§ **WORK TO BE COMPLETED**:
Starting at the top of the entries, restate word for word each line up to and including the one with "image::androideclipsesetup10.png[Setting the previous".

*** MATERIAL SHOWN Section Begins ***

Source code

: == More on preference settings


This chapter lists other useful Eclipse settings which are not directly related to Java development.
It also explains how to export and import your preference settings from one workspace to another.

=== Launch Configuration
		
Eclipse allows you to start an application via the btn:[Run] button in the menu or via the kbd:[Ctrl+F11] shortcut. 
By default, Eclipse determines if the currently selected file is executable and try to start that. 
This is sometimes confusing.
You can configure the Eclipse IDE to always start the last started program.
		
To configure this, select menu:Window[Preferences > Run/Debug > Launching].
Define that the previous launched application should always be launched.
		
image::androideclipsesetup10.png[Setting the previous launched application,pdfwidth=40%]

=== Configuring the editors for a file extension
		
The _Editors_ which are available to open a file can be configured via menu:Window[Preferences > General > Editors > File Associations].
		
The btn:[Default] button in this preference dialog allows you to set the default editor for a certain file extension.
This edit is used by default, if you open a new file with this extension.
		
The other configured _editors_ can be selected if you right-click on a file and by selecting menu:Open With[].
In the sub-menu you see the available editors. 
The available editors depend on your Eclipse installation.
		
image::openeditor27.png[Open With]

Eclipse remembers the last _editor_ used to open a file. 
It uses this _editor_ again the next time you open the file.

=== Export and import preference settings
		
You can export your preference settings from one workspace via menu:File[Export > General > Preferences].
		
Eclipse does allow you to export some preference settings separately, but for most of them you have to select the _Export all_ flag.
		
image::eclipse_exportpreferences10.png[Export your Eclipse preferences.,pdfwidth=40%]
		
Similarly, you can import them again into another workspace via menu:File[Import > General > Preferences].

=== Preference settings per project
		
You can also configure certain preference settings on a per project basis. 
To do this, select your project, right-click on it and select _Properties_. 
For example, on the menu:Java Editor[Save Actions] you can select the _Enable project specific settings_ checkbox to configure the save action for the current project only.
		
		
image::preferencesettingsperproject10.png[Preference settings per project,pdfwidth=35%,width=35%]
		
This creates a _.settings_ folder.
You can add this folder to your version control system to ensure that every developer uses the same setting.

*** MATERIAL SHOWN Section Ends ***

§ **FINAL ANSWER**:
Source code

: == More on preference settings


This chapter lists other useful Eclipse settings which are not directly related to Java development.
It also explains how to export and import your preference settings from one workspace to another.

=== Launch Configuration
		
Eclipse allows you to start an application via the btn:[Run] button in the menu or via the kbd:[Ctrl+F11] shortcut. 
By default, Eclipse determines if the currently selected file is executable and try to start that. 
This is sometimes confusing.
You can configure the Eclipse IDE to always start the last started program.
		
To configure this, select menu:Window[Preferences > Run/Debug > Launching].
Define that the previous launched application should always be launched.
		
image::androideclipsesetup10.png[Setting the previous launched application,pdfwidth=40%]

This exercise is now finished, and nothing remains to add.